GzmA, GzmB, and perforin expressions in the corneas and TG of the infected WT and CD80^-/- mice. (A,B) Expression levels of GzmA in the infected corneas and TG. WT and CD80^-/- mice were infected as described in Figure 2. The total RNA was isolated from each cornea and TG. GAPDH expression was used to normalize expression levels of GzmA transcripts in the corneas and TG of the ocularly infected mice. Where GzmA transcript levels in the corneas had no significant differences, GzmA in the TG on day 7 PI was higher in the WT (HSV-CD80 virus-infected) mice as compared to the WT (dLAT2903 virus-infected) mice; (C,D) expression levels of GzmB in the infected corneas and TG. WT and CD80^-/- mice were infected as described in Figure 2. The total RNA was isolated from each cornea and TG. GAPDH expression was used to normalize expression levels of GzmB transcripts in the corneas and TG of the ocularly infected mice. GzmB transcript levels in the corneas and TG had no significant differences in all the infected mice groups (p > 0.05); and (E,F) expression levels of Perforin in the infected corneas and TG. WT and CD80^-/- mice were infected as described in Figure 2. The total RNA was isolated from each cornea and TG. GAPDH expression was used to normalize expression levels of perforin transcripts in the corneas and TG of the ocularly infected mice. Perforin transcript levels had no significant differences at any point of the day (p > 0.05).

Figure 8

Absence of CD80 or LAT does not affect survival and eye disease. (A) Eye disease. Thirty-two eyes from and WT (HSV-CD80 virus-infected), CD80^-/- (HSV-CD80 virus-infected), and CD80^-/- (dLAT2903 virus-infected) mice and twenty-six eyes from WT (dLAT2903 virus-infected) mice were used to measure corneal scarring (CS). The severity of CS in mouse corneas was examined in all groups by slit lamp biomicroscopy. The CS severity was scored on day 28 PI from three independent experiments. All the infected mice groups were not significantly different from one another (p > 0.05). CS is based on 48 eyes for the WT mice infected with HSV-CD80 virus and the CD80^-/- mice infected with HSV-CD80 and dLAT2903 viruses, while CS in the WT mice infected with dLAT2903 virus is based on 46 eyes; and (B) mice survival. The mice were ocularly infected as described above. Survival of the WT and CD80^-/- mice was monitored over a 28-day period after infection. There were no differences in survival among all the infected mice groups (p > 0.05).
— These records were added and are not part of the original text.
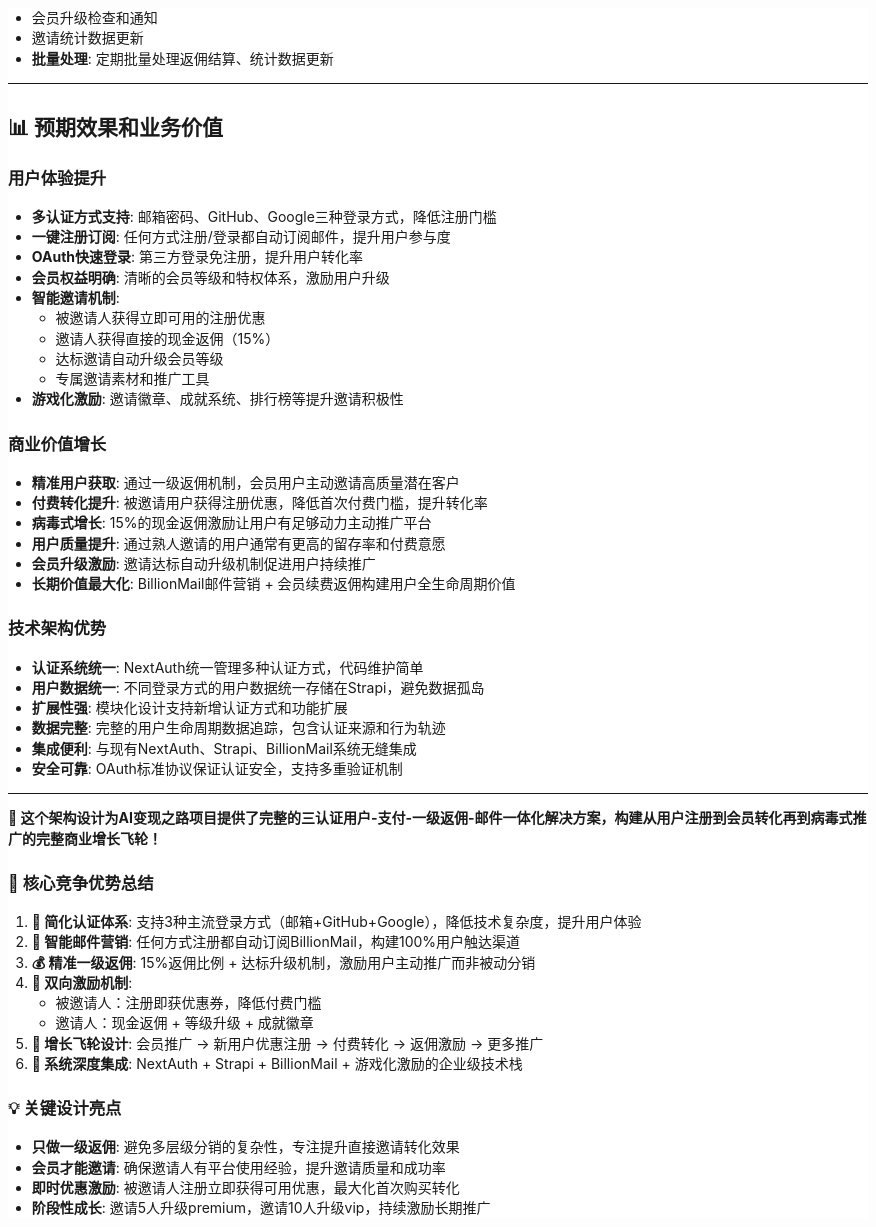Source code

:   - 会员升级检查和通知
  - 邀请统计数据更新
- **批量处理**: 定期批量处理返佣结算、统计数据更新

---

## 📊 预期效果和业务价值

### 用户体验提升
- **多认证方式支持**: 邮箱密码、GitHub、Google三种登录方式，降低注册门槛
- **一键注册订阅**: 任何方式注册/登录都自动订阅邮件，提升用户参与度  
- **OAuth快速登录**: 第三方登录免注册，提升用户转化率
- **会员权益明确**: 清晰的会员等级和特权体系，激励用户升级
- **智能邀请机制**: 
  - 被邀请人获得立即可用的注册优惠
  - 邀请人获得直接的现金返佣（15%）
  - 达标邀请自动升级会员等级
  - 专属邀请素材和推广工具
- **游戏化激励**: 邀请徽章、成就系统、排行榜等提升邀请积极性

### 商业价值增长
- **精准用户获取**: 通过一级返佣机制，会员用户主动邀请高质量潜在客户
- **付费转化提升**: 被邀请用户获得注册优惠，降低首次付费门槛，提升转化率
- **病毒式增长**: 15%的现金返佣激励让用户有足够动力主动推广平台
- **用户质量提升**: 通过熟人邀请的用户通常有更高的留存率和付费意愿
- **会员升级激励**: 邀请达标自动升级机制促进用户持续推广
- **长期价值最大化**: BillionMail邮件营销 + 会员续费返佣构建用户全生命周期价值

### 技术架构优势
- **认证系统统一**: NextAuth统一管理多种认证方式，代码维护简单
- **用户数据统一**: 不同登录方式的用户数据统一存储在Strapi，避免数据孤岛
- **扩展性强**: 模块化设计支持新增认证方式和功能扩展
- **数据完整**: 完整的用户生命周期数据追踪，包含认证来源和行为轨迹
- **集成便利**: 与现有NextAuth、Strapi、BillionMail系统无缝集成
- **安全可靠**: OAuth标准协议保证认证安全，支持多重验证机制

---

**🎯 这个架构设计为AI变现之路项目提供了完整的三认证用户-支付-一级返佣-邮件一体化解决方案，构建从用户注册到会员转化再到病毒式推广的完整商业增长飞轮！**

### 🚀 **核心竞争优势总结**

1. **🔐 简化认证体系**: 支持3种主流登录方式（邮箱+GitHub+Google），降低技术复杂度，提升用户体验
2. **📧 智能邮件营销**: 任何方式注册都自动订阅BillionMail，构建100%用户触达渠道  
3. **💰 精准一级返佣**: 15%返佣比例 + 达标升级机制，激励用户主动推广而非被动分销
4. **🎁 双向激励机制**: 
   - 被邀请人：注册即获优惠券，降低付费门槛
   - 邀请人：现金返佣 + 等级升级 + 成就徽章
5. **🔄 增长飞轮设计**: 会员推广 → 新用户优惠注册 → 付费转化 → 返佣激励 → 更多推广
6. **🔗 系统深度集成**: NextAuth + Strapi + BillionMail + 游戏化激励的企业级技术栈

### 💡 **关键设计亮点**

- **只做一级返佣**: 避免多层级分销的复杂性，专注提升直接邀请转化效果
- **会员才能邀请**: 确保邀请人有平台使用经验，提升邀请质量和成功率
- **即时优惠激励**: 被邀请人注册立即获得可用优惠，最大化首次购买转化
- **阶段性成长**: 邀请5人升级premium，邀请10人升级vip，持续激励长期推广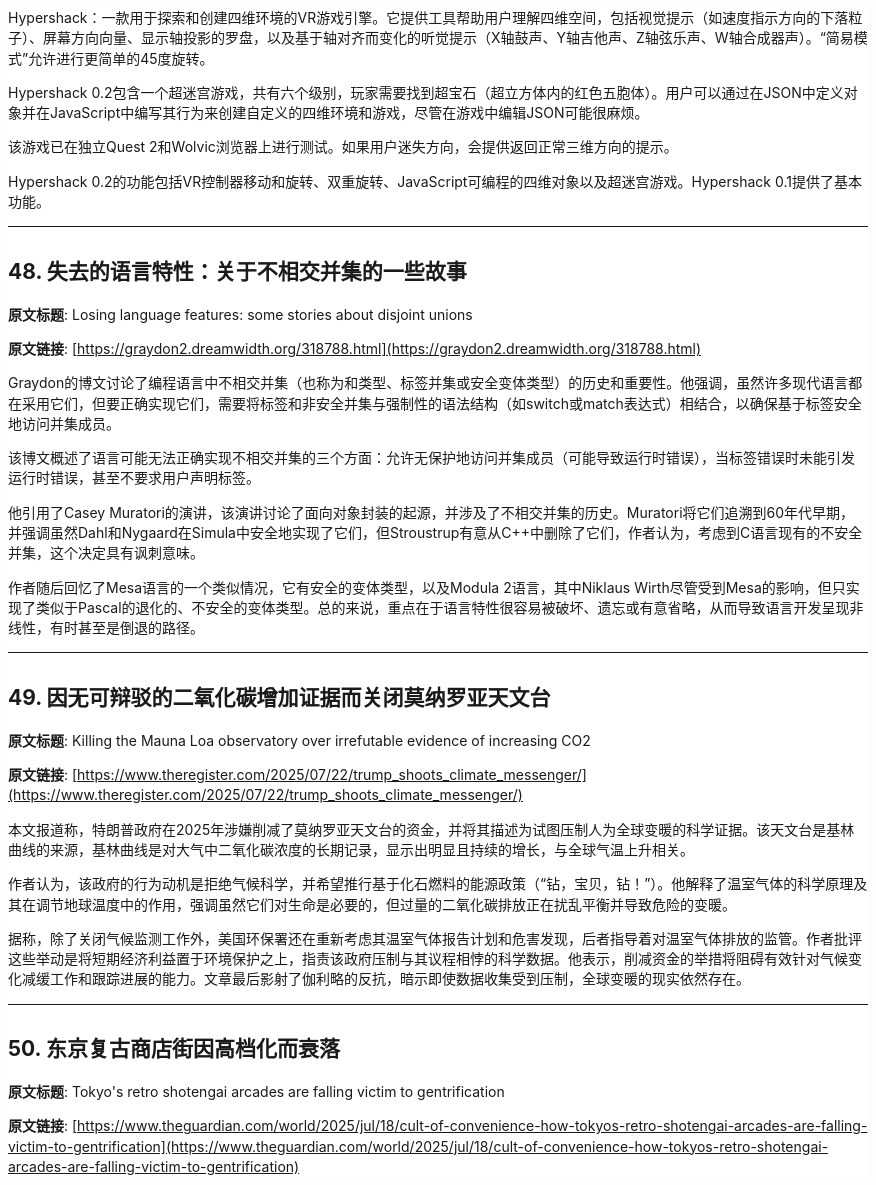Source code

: Hypershack：一款用于探索和创建四维环境的VR游戏引擎。它提供工具帮助用户理解四维空间，包括视觉提示（如速度指示方向的下落粒子）、屏幕方向向量、显示轴投影的罗盘，以及基于轴对齐而变化的听觉提示（X轴鼓声、Y轴吉他声、Z轴弦乐声、W轴合成器声）。“简易模式”允许进行更简单的45度旋转。

Hypershack 0.2包含一个超迷宫游戏，共有六个级别，玩家需要找到超宝石（超立方体内的红色五胞体）。用户可以通过在JSON中定义对象并在JavaScript中编写其行为来创建自定义的四维环境和游戏，尽管在游戏中编辑JSON可能很麻烦。

该游戏已在独立Quest 2和Wolvic浏览器上进行测试。如果用户迷失方向，会提供返回正常三维方向的提示。

Hypershack 0.2的功能包括VR控制器移动和旋转、双重旋转、JavaScript可编程的四维对象以及超迷宫游戏。Hypershack 0.1提供了基本功能。

---

## 48. 失去的语言特性：关于不相交并集的一些故事

**原文标题**: Losing language features: some stories about disjoint unions

**原文链接**: [https://graydon2.dreamwidth.org/318788.html](https://graydon2.dreamwidth.org/318788.html)

Graydon的博文讨论了编程语言中不相交并集（也称为和类型、标签并集或安全变体类型）的历史和重要性。他强调，虽然许多现代语言都在采用它们，但要正确实现它们，需要将标签和非安全并集与强制性的语法结构（如switch或match表达式）相结合，以确保基于标签安全地访问并集成员。

该博文概述了语言可能无法正确实现不相交并集的三个方面：允许无保护地访问并集成员（可能导致运行时错误），当标签错误时未能引发运行时错误，甚至不要求用户声明标签。

他引用了Casey Muratori的演讲，该演讲讨论了面向对象封装的起源，并涉及了不相交并集的历史。Muratori将它们追溯到60年代早期，并强调虽然Dahl和Nygaard在Simula中安全地实现了它们，但Stroustrup有意从C++中删除了它们，作者认为，考虑到C语言现有的不安全并集，这个决定具有讽刺意味。

作者随后回忆了Mesa语言的一个类似情况，它有安全的变体类型，以及Modula 2语言，其中Niklaus Wirth尽管受到Mesa的影响，但只实现了类似于Pascal的退化的、不安全的变体类型。总的来说，重点在于语言特性很容易被破坏、遗忘或有意省略，从而导致语言开发呈现非线性，有时甚至是倒退的路径。

---

## 49. 因无可辩驳的二氧化碳增加证据而关闭莫纳罗亚天文台

**原文标题**: Killing the Mauna Loa observatory over irrefutable evidence of increasing CO2

**原文链接**: [https://www.theregister.com/2025/07/22/trump_shoots_climate_messenger/](https://www.theregister.com/2025/07/22/trump_shoots_climate_messenger/)

本文报道称，特朗普政府在2025年涉嫌削减了莫纳罗亚天文台的资金，并将其描述为试图压制人为全球变暖的科学证据。该天文台是基林曲线的来源，基林曲线是对大气中二氧化碳浓度的长期记录，显示出明显且持续的增长，与全球气温上升相关。

作者认为，该政府的行为动机是拒绝气候科学，并希望推行基于化石燃料的能源政策（“钻，宝贝，钻！”）。他解释了温室气体的科学原理及其在调节地球温度中的作用，强调虽然它们对生命是必要的，但过量的二氧化碳排放正在扰乱平衡并导致危险的变暖。

据称，除了关闭气候监测工作外，美国环保署还在重新考虑其温室气体报告计划和危害发现，后者指导着对温室气体排放的监管。作者批评这些举动是将短期经济利益置于环境保护之上，指责该政府压制与其议程相悖的科学数据。他表示，削减资金的举措将阻碍有效针对气候变化减缓工作和跟踪进展的能力。文章最后影射了伽利略的反抗，暗示即使数据收集受到压制，全球变暖的现实依然存在。

---

## 50. 东京复古商店街因高档化而衰落

**原文标题**: Tokyo's retro shotengai arcades are falling victim to gentrification

**原文链接**: [https://www.theguardian.com/world/2025/jul/18/cult-of-convenience-how-tokyos-retro-shotengai-arcades-are-falling-victim-to-gentrification](https://www.theguardian.com/world/2025/jul/18/cult-of-convenience-how-tokyos-retro-shotengai-arcades-are-falling-victim-to-gentrification)
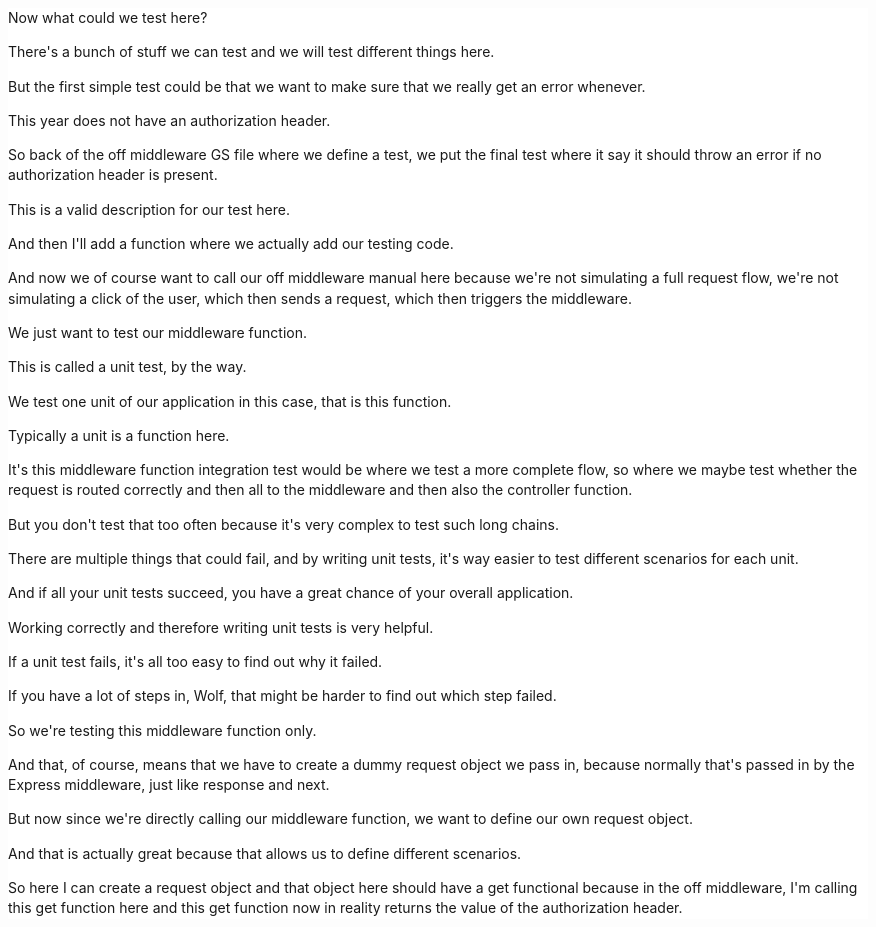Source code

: Now what could we test here? 

There's a bunch of stuff we can test and we will test different things here. 

But the first simple test could be that we want to make sure that we really get
an error whenever. 

This year does not have an authorization header. 

So back of the off middleware GS file where we define a test, we put the final
test where it say it should throw an error if no authorization header is
present. 

This is a valid description for our test here. 

And then I'll add a function where we actually add our testing code. 

And now we of course want to call our off middleware manual here because we're
not simulating a full request flow, we're not simulating a click of the user,
which then sends a request, which then triggers the middleware. 

We just want to test our middleware function. 

This is called a unit test, by the way. 

We test one unit of our application in this case, that is this function. 

Typically a unit is a function here. 

It's this middleware function integration test would be where we test a more
complete flow, so where we maybe test whether the request is routed correctly
and then all to the middleware and then also the controller function. 

But you don't test that too often because it's very complex to test such long
chains. 

There are multiple things that could fail, and by writing unit tests, it's way
easier to test different scenarios for each unit. 

And if all your unit tests succeed, you have a great chance of your overall
application. 

Working correctly and therefore writing unit tests is very helpful. 

If a unit test fails, it's all too easy to find out why it failed. 

If you have a lot of steps in, Wolf, that might be harder to find out which step
failed. 

So we're testing this middleware function only. 

And that, of course, means that we have to create a dummy request object we pass
in, because normally that's passed in by the Express middleware, just like
response and next. 

But now since we're directly calling our middleware function, we want to define
our own request object. 

And that is actually great because that allows us to define different scenarios.


So here I can create a request object and that object here should have a get
functional because in the off middleware, I'm calling this get function here and
this get function now in reality returns the value of the authorization header.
Survival is based on three independent experiments.

Figure 9

The latent gB DNA and duration of explant reactivation following ocular infection of WT and CD80^-/- mice. (A) gB DNA copy numbers in the latent TG. Forty TG from each infected mice group were isolated on day 28 PI. Expressions of gB DNA were determined using qPCR, and gB copy numbers were measured as described in Section 2. gB DNA copy numbers were higher in the WT mice infected with dLAT2903 virus compared with the CD80^-/- mice infected with dLAT2903 virus (p = 0.03). No differences were detected in the WT and CD80^-/- mice infected with HSV-CD80 virus (p > 0.05); and (B) explant reactivation in the latent TG. On day 28 PI, the TG from the infected WT and CD80^-/- mice were isolated and incubated in 1.5 mL of tissue culture media at 37 °C, and the presence of infectious virus was monitored as described in Section 2. The results are shown as the number of the TG that reactivated daily. Each point represents mean reactivated TG ± SEM of 20 TG from each mice group infected and from two independent experiments. There were no differences in reactivation (p > 0.05).